This two-lecture series looks at the importance of the foot. It delves into the importance of how the animal is interacting with gravity from a neurologic standpoint.
Duration: 5 hours
Skill Level: All Levels
Podiatry starts with a lecture that will attempt to expose the student to the following concepts: Anatomy of the equine hoof, biomechanics of the equine hoof and how these biomechanics affect leg biomechanics, how leg biomechanics affect the hoof, some concepts of shoeing and when it is rational to consider shoeing a horse. Because the goal of the animal chiropractor is to allow the animal to heal, rather than to simply decrease the presence of a symptom, there are situations where the idea of shoeing is unreasonable.

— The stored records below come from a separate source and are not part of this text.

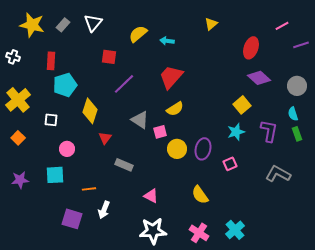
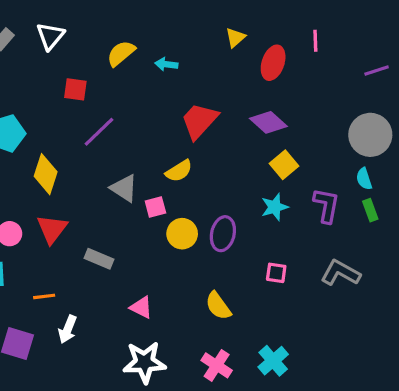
pink line: (282, 26) -> (315, 41), moved, turned -64
red ellipse: (251, 48) -> (273, 63), moved
red trapezoid: (171, 77) -> (199, 121), moved
purple diamond: (259, 78) -> (268, 122), moved
gray circle: (297, 86) -> (370, 135), size x1.4
red triangle: (105, 138) -> (52, 229), moved, size x1.5
pink square: (230, 164) -> (276, 273), moved, turned 32

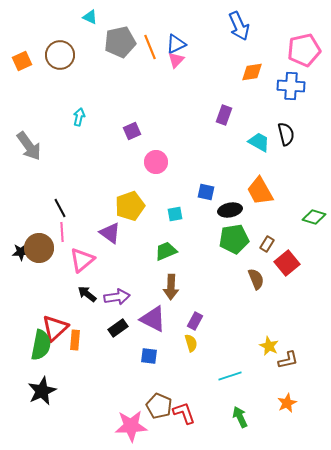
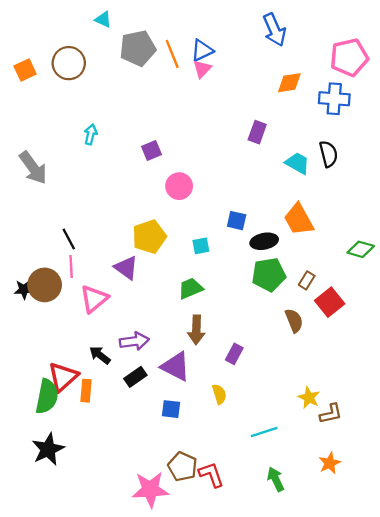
black arrow: (87, 294) -> (100, 355), moved
purple rectangle: (195, 321) -> (234, 354), moved

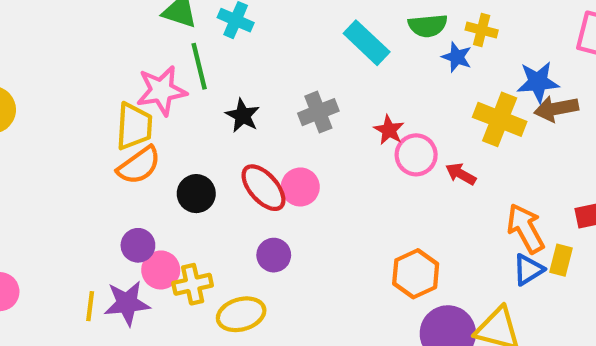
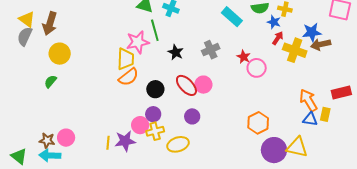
red arrow: (461, 174) -> (278, 38), moved, turned 96
purple circle: (138, 245) -> (153, 114), moved
blue triangle: (528, 270) -> (310, 119), turned 42

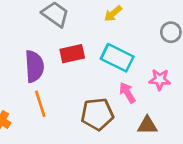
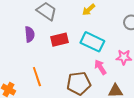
purple semicircle: (34, 66) -> (30, 34), moved, size x0.7

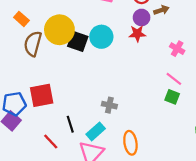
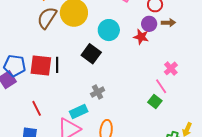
black square: (78, 41) -> (91, 54), moved
pink cross: (177, 49) -> (171, 68), moved
gray cross: (109, 105) -> (98, 92), turned 32
black line: (70, 124) -> (57, 65), moved

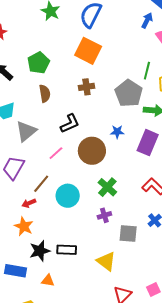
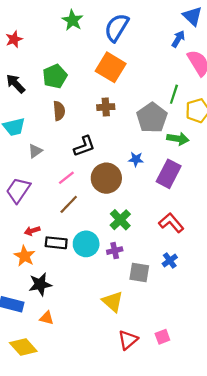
gray triangle: (26, 131) -> (35, 151), size x0.6
brown line: (41, 184) -> (69, 204), moved
cyan circle: (68, 196) -> (86, 244), moved
black rectangle: (67, 250) -> (56, 243), moved

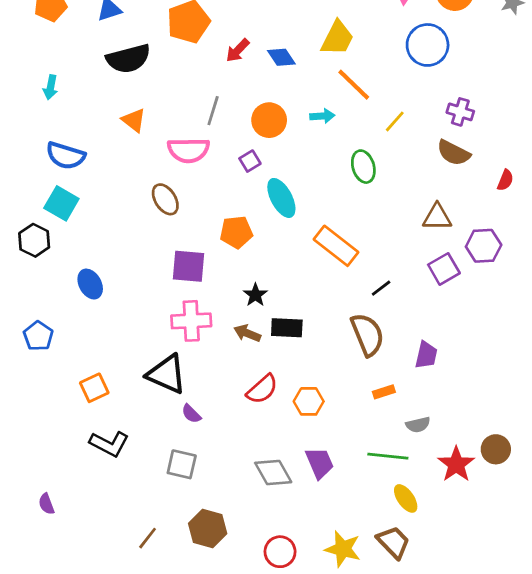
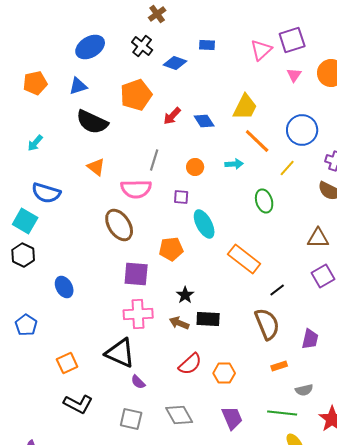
blue circle: (428, 45) -> (302, 130), moved
black semicircle: (128, 59) -> (92, 122), turned 40
cyan arrow: (51, 87) -> (35, 143), turned 30
orange circle: (269, 120) -> (195, 167), size x0.7
purple square: (250, 161) -> (181, 197), turned 35
brown ellipse: (165, 199) -> (119, 225), size x1.4
cyan square: (61, 203) -> (25, 221), moved
gray diamond: (273, 473) -> (179, 415), moved

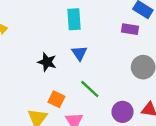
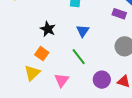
blue triangle: (79, 53) -> (83, 31), moved
orange square: (56, 99) -> (42, 54), moved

At the completion of this course students will have gained an insight into the function of the single toed ungulate hoof biomechanics and gain an appreciation for the immense importance of the hoof in these animals. The second part of the course is designed to cover the ideas about which trimming and shoeing help domestic animals approximate the evolutionary hoof they were designed to use to support their size and allow them to move swiftly. In this lecture, different abnormal elements of equine hoof growth will be explored, and we will discuss the environmental influences that shaped those feet to be the way they are. We will compare some hoof changes to the way in which they came about and how they relate to other hoof distortions seen in horses. We will also discuss extensively the neurobiomechanics that are unique to the equine hoof and how that shapes the animal’s life.